根に大小のこぶができ、茎葉がしおれたり枯れたりする病気「根こぶ病」。

その症状と発生原因、対策・予防法をまとめています。

症状と被害

アブラナ科だけに発生する土壌病害。

根に大小のこぶを形成し、ひどい場合はこぶがさらに肥大して根全体にできます。

発病した株では、葉がしおれて生育が悪くなり、やがて枯死します。

MEMO

根を見ると、ネコブセンチュウの場合は根全体に小さいこぶができるのに対し、根こぶ病は大小さまざまなこぶができます。

主な原因と伝染経路

病原菌は糸状菌(カビ)の一種。

土壌中で長期間生存し、アブラナ科の種や苗が植え付けられると根から侵入します。

侵入されると根にこぶができ、こぶの中で胞子が作られます。やがて根が腐り胞子が土壌中に出て、農作業に伴う土の移動や降雨などを通じて広がっていきます。

地温が高いと発生しやすく、排水不良地など湿地での発生が多くを占めます。また、酸性土壌も発生を助長します。

防除方法

対処法

発生した根のこぶは腐らせないで、残さず抜き取り処分します。

また、発生した畑で使った農機具や泥は必ず洗い流して、病原菌を移動させないように注意しましょう。

一度発病した畑では再び発生することが多くなるため、土の殺菌・消毒ができる土壌殺菌剤「石原フロンサイド粉剤」などを施して予防しておきましょう。

注意

農薬は「使用できる作物」が決められており、それ以外の作物には使用できません。農薬を購入・使用する前に適用作物を確認し、作物にあった薬剤を選びましょう。

予防法

根こぶ病菌の密度を上げないために、アブラナ科のリレー栽培や連作を避けましょう。

輪作(CROP ROTATION) 連作障害の原因と対策、各野菜の輪作年限について

根こぶ病菌は、水分があると泳いで感染株を増やしていくので、水はけの悪い畑では高畝を作り、排水性を高めることが大切です。

また、酸性土壌(pH6.0以下)を好むため、石灰資材などを使用してpH6.5以上に調整しましょう。

土壌の酸性度(pH)と測定・調整方法について

土作りの際に、サンゴ化石を畑に施すのもオススメです。サンゴ化石には根こぶ病菌の胞子を吸着する働きがあり、しかも石灰のように酸性土壌を中和してくれます。
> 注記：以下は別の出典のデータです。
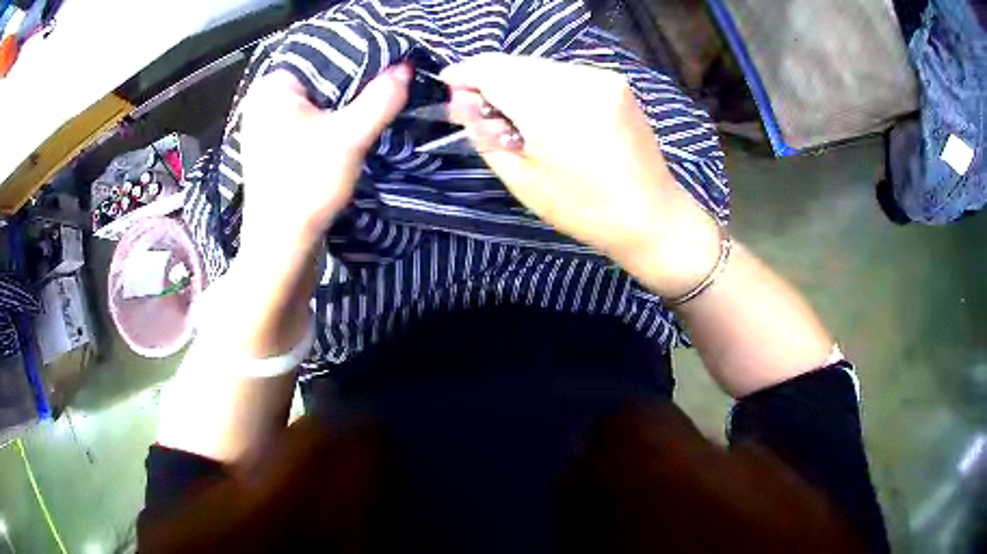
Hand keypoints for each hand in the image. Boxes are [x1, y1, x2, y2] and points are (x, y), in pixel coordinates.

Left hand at [238, 64, 410, 259]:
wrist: (281, 248)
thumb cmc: (306, 186)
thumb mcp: (350, 136)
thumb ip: (381, 97)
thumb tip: (406, 67)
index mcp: (272, 87)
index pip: (324, 56)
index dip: (360, 59)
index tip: (390, 68)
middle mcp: (263, 101)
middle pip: (320, 79)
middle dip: (353, 85)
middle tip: (388, 88)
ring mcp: (265, 127)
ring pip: (316, 103)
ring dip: (344, 107)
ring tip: (376, 106)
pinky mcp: (273, 148)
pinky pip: (308, 122)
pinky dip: (331, 124)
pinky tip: (352, 130)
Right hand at [441, 54, 720, 296]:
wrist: (651, 215)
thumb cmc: (583, 208)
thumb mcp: (521, 179)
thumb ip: (484, 133)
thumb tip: (462, 101)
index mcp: (550, 105)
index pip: (491, 69)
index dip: (464, 73)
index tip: (448, 86)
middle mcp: (577, 78)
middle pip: (514, 63)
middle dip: (489, 79)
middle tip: (478, 109)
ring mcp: (600, 76)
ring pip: (539, 65)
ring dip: (516, 82)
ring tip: (513, 115)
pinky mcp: (615, 81)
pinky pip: (564, 73)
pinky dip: (543, 84)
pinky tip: (545, 112)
また、土壌中のリン酸過剰が根こぶ病の発生を助長するため、リン酸肥料の入れすぎにも注意が必要です。

おとり作物として、エンバクや葉ダイコンなどを育てる(輪作や間作に取り入れる)のも効果的です。中でもエンバクから分泌されるアベナシンという成分は、根こぶ病菌を抑える働きがあります。

MEMO

おとり植物は、根こぶ病菌に感染しても発病しない植物。これを栽培することで、根こぶ病の休眠胞子の発芽を促すが、自身は感染しても発病しない(新たな休眠胞子は形成されない)ため、土壌中の菌密度を減らす効果があります。

作物によっては、発病しにくい抵抗性品種があるので、それらを選ぶと安心です。

MEMO

種袋の品種名に「CR」と記されているのは「根こぶ病」の抵抗性品種であることを示しています。CR = Clubroot(根こぶ病)Resistance(抵抗性)。